The drug is currently being allocated by the federal government. The first shipment arrived at Great Plains Health Wednesday and has already been used to treat multiple COVID-19 patients.

“We have already administered the first doses of this drug to patients and are hopeful at the results,” said Dr. Julie Query, Great Plains Health physician. “It’s pretty incredible that a hospital of our size and in our location is able to access drugs like this for our patients. We are seeing a lot of cases of COVID and whenever we can treat a patient in a way that prevents further hospitalization, we are pleased especially right now when our hospital capacity is already stretched.”

“We are excited to have this drug and offer it to patients in high risk categories that contract COVID-19,” said Jason North, Great Plains Health pharmacy director. “Clinical trials show that it could prevent symptoms from worsening and eliminate the need for hospital care.”

This drug is not available to everyone.

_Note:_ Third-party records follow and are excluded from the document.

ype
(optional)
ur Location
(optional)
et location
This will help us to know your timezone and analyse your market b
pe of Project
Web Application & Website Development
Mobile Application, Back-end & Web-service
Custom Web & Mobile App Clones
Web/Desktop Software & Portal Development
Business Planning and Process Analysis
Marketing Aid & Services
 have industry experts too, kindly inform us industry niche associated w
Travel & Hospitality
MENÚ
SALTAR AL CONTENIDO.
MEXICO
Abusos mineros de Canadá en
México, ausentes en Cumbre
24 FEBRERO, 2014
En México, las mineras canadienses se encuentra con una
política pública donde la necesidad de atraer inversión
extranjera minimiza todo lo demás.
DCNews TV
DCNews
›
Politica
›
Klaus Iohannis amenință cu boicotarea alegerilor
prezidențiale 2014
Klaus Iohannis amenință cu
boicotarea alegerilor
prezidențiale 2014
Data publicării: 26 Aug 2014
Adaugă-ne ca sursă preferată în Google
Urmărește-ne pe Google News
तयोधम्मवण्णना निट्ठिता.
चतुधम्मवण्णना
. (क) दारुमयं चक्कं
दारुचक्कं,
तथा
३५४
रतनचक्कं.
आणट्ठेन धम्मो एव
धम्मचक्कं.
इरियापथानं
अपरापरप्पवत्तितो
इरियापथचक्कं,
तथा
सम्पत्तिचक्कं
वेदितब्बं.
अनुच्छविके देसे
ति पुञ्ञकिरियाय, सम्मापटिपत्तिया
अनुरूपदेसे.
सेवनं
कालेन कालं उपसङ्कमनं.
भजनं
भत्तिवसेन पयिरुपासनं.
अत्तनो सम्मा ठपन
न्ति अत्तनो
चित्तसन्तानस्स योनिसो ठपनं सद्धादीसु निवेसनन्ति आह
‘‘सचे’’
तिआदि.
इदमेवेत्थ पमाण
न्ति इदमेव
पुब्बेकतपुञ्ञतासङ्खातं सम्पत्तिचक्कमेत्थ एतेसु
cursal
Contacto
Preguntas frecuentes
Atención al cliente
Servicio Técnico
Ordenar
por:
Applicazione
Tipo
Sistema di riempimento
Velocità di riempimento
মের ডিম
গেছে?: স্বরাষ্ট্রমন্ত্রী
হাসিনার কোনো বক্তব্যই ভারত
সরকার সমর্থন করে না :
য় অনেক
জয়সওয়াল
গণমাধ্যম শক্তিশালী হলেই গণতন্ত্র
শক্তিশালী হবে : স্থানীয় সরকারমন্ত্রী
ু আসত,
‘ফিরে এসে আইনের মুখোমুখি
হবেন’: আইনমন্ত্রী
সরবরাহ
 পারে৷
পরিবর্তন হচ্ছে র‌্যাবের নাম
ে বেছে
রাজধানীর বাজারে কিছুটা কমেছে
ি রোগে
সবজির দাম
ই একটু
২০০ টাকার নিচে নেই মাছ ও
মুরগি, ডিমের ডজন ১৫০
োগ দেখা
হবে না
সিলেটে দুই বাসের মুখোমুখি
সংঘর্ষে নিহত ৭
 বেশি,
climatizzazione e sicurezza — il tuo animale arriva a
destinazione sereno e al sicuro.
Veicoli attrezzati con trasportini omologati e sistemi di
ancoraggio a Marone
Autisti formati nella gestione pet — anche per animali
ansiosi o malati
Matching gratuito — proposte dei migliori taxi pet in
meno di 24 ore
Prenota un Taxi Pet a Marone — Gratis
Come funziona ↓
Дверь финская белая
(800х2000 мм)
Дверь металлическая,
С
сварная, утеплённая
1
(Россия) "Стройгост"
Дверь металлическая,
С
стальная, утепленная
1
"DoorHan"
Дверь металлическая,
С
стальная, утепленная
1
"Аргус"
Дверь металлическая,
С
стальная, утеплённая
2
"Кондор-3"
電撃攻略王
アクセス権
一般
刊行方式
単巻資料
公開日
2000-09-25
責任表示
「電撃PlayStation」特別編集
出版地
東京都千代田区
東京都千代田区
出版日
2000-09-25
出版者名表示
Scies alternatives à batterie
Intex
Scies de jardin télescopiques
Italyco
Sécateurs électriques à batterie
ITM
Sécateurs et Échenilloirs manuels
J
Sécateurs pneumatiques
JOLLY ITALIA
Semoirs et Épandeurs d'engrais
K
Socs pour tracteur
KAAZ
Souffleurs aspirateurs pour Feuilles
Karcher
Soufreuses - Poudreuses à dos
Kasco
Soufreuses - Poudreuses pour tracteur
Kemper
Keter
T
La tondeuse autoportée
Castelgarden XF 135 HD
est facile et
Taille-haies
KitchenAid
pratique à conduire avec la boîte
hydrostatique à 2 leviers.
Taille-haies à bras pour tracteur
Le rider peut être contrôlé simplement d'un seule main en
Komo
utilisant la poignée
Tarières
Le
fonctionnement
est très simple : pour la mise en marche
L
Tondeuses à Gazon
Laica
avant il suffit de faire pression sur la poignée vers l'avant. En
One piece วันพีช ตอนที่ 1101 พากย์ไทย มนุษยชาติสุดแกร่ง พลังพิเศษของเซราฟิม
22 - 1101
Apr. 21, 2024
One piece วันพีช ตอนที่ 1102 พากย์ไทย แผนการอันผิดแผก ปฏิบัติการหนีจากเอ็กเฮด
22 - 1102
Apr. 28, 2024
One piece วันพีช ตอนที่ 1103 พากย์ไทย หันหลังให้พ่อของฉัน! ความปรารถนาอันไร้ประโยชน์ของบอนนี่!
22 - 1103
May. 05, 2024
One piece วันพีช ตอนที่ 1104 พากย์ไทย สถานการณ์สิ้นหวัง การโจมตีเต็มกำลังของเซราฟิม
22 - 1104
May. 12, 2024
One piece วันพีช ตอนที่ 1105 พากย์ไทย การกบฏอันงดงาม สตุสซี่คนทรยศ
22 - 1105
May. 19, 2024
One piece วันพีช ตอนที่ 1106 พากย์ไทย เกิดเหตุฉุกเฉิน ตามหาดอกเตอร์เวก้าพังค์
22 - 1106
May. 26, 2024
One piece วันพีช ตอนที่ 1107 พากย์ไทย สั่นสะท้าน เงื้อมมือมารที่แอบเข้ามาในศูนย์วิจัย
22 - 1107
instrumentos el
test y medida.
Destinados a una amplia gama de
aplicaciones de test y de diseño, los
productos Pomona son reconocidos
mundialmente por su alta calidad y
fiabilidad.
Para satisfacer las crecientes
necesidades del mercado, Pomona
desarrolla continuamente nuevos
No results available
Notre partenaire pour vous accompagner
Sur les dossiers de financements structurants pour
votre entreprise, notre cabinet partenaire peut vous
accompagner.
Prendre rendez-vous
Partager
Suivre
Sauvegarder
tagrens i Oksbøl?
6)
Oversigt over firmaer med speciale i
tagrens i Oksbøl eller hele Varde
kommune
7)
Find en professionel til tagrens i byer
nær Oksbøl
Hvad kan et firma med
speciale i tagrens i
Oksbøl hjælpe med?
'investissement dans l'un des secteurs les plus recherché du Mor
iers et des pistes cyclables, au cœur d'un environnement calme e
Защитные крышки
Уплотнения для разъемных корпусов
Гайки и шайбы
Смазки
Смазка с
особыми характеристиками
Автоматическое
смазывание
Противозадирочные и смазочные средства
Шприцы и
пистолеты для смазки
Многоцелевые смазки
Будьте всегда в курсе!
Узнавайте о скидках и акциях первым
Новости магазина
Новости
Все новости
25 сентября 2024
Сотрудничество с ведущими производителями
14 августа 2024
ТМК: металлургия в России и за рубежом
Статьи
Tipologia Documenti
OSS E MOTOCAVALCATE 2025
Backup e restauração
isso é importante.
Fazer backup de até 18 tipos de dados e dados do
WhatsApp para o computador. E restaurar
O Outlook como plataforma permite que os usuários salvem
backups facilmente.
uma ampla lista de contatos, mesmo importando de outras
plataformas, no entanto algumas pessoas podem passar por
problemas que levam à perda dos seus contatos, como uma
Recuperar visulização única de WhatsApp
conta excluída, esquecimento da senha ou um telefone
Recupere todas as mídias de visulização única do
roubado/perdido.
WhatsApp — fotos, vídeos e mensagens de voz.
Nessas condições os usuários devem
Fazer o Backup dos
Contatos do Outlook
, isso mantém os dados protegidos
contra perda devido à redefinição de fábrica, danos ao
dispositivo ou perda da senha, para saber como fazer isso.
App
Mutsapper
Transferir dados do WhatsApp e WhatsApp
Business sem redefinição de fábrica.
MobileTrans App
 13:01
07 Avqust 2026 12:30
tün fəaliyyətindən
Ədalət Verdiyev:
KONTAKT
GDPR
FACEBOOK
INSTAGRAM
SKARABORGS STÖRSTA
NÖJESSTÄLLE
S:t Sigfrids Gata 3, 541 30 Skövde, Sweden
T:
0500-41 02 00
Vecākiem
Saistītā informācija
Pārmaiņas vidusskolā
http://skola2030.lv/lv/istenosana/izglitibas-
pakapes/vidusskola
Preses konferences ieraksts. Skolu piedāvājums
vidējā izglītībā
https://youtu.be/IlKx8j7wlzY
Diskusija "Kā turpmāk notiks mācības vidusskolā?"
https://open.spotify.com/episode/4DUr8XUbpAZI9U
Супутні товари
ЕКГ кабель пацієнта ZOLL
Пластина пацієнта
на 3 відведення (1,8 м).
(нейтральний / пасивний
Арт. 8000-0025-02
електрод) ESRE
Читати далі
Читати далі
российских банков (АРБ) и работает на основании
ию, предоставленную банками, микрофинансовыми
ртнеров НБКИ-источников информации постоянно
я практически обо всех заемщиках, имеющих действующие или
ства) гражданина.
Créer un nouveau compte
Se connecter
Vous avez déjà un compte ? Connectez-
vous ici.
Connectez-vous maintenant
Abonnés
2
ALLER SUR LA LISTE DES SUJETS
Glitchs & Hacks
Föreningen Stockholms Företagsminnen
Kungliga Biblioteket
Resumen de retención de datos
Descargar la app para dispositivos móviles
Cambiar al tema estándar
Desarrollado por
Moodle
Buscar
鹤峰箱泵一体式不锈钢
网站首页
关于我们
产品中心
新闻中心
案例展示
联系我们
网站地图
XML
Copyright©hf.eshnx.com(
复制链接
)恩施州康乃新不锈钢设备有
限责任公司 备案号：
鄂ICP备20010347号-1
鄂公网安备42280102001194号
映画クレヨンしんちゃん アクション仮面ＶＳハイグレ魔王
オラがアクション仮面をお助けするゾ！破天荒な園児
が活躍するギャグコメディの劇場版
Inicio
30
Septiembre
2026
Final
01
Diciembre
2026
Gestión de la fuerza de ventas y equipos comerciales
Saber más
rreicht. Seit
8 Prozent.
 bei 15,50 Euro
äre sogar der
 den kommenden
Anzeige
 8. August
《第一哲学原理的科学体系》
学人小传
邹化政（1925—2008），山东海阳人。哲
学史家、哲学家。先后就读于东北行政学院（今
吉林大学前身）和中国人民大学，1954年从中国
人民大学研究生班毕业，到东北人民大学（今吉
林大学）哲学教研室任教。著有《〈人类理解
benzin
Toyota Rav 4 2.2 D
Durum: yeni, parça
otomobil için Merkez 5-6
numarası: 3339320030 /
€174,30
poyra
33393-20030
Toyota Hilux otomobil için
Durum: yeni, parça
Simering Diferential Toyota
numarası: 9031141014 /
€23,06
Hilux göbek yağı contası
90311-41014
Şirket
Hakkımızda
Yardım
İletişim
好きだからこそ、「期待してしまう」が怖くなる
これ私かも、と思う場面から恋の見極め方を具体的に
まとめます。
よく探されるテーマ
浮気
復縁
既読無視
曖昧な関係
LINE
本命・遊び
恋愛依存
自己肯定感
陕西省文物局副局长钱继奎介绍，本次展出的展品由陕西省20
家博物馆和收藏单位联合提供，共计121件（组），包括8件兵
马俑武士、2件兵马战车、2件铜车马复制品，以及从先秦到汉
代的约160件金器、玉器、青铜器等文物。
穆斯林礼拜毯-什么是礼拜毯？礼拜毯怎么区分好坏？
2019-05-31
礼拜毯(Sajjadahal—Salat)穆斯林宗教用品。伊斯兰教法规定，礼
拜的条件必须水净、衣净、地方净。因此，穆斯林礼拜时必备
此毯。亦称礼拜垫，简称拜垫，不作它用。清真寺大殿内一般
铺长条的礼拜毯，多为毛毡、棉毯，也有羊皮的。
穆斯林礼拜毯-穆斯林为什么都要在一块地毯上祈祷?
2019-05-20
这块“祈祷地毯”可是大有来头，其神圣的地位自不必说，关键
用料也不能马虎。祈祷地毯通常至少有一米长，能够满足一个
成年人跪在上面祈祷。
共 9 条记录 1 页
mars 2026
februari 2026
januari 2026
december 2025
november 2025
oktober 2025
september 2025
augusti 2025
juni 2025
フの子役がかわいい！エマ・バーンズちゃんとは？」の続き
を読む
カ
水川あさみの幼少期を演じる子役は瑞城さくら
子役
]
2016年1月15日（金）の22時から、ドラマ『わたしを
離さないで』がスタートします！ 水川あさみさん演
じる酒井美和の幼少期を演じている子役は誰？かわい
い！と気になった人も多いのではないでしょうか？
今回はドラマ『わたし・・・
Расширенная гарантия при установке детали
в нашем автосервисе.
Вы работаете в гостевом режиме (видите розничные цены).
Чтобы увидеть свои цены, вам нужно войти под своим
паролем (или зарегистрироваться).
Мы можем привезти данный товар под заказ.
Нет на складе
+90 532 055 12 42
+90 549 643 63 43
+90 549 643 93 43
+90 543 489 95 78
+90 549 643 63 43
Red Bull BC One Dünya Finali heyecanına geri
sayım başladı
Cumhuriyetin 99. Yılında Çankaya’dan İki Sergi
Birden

Currently the doses allocated to Great Plains Health are for outpatient use only and patients must not need hospitalization or oxygen therapy, according to the press release.

In order to receive this federally funded donation of medication, Great Plains Health quickly mobilized a team of nursing, pharmacy and medical staff along with the information systems department and registration personnel to implement the logistics for safely providing this IV infusion medication in the ER department.

“Because of great teamwork, we successfully began administering this medication two days ahead of the projected regional start date,” said North.

Bamlanivimab is administered as a one-hour intravenous infusion, followed by one-hour of monitoring for any possible complications. Side effects are rare and include allergic reaction and nausea. The drug itself is free to patients, however there are related charges associated.